## Source extract
- - - -

LC Paper No. CB(2)2110/98-99
Paper for the Special House Committee Meeting on 28 May 1999Introduction
Past Discussions on Problem of Hong Kong Residents Detained in the Mainland
1. This paper gives a brief account of past discussions by Members on the problem of Hong Kong residents detained in the Mainland and the Administration's response on each occasion.
The Former Legislative Council
Council sitting on 20 October 1993
2. A written question relating to the arrest of Ming Pao reporter, Mr XI Yang, was raised by Hon Emily LAU.
3. In his reply, the then Secretary for Home Affairs informed Members that the British Embassy in Beijing had, at the request of the Hong Kong Government, asked the Chinese authorities to clarify the offences with which Mr XI was being charged with and the legal procedures to which he would be subject. The Embassy and the Hong Kong Government had also urged the Chinese authorities to allow Mr XI to receive visits from his colleagues, family members and legal representative.
Council sitting on 26 January 1994
4. An oral question was raised by Hon LAU Chin-shek regarding the detention in China of a number of Hong Kong residents who were deployed by their employers to work in China and who allegedly had been detained as "hostages" because of business conflicts between their employers and manufacturers in China.
5. In his reply, the then Secretary for Security (S for S) informed Members that the Administration had well-established channels for raising such cases with the Chinese authorities. Representations had been carried out in Hong Kong through the Political Adviser's Office, and in some cases also through the Foreign and Commonwealth Office in London and the British Embassy in Beijing.
Council sitting on 6 July 1994
6. An oral question was raised by Dr HUANG Chen-ya regarding the detention of Hong Kong residents as a result of commercial disputes in China.

- - - -

## Given information

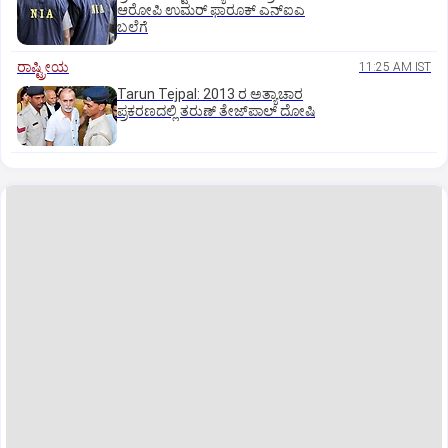
ಆರೋಪಿ ಉಮರ್ ಫಾರೂಕ್ ಎನ್‌ಐಎ
ಬಲೆಗೆ
ರಾಷ್ಟ್ರೀಯ
11:25 AM IST
Tarun Tejpal: 2013 ರ ಅತ್ಯಾಚಾರ
ಪ್ರಕರಣದಲ್ಲಿ ತರುಣ್ ತೇಜ್‌ಪಾಲ್ ದೋಷಿ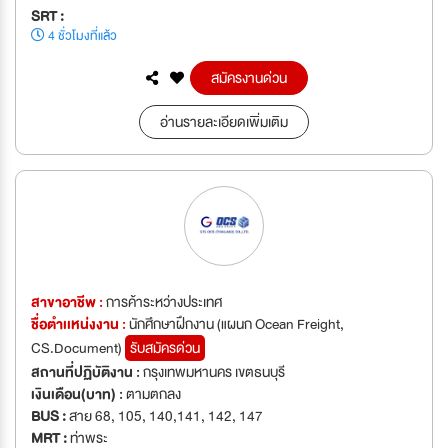
SRT :
4 ชั่วโมงที่แล้ว
สมัครงานด่วน
อ่านรายละเอียดเพิ่มเติม
สาขาอาชีพ :
การค้าระหว่างประเทศ
ชื่อตำเเหน่งงาน :
นักศึกษาฝึกงาน (แผนก Ocean Freight,
CS.Document)
รับสมัครด่วน
สถานที่ปฏิบัติงาน :
กรุงเทพมหานคร เขตธนบุรี
เงินเดือน(บาท) :
ตามตกลง
BUS :
สาย 68, 105, 140,141, 142, 147
MRT :
ท่าพระ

- - - -

Reproduce word for word the passage of the Legislative Council paper on Hong Kong residents detained in the Mainland between "The Former Legislative" and "Hon Emily LAU.", inclusive.

The Former Legislative Council
Council sitting on 20 October 1993
2. A written question relating to the arrest of Ming Pao reporter, Mr XI Yang, was raised by Hon Emily LAU.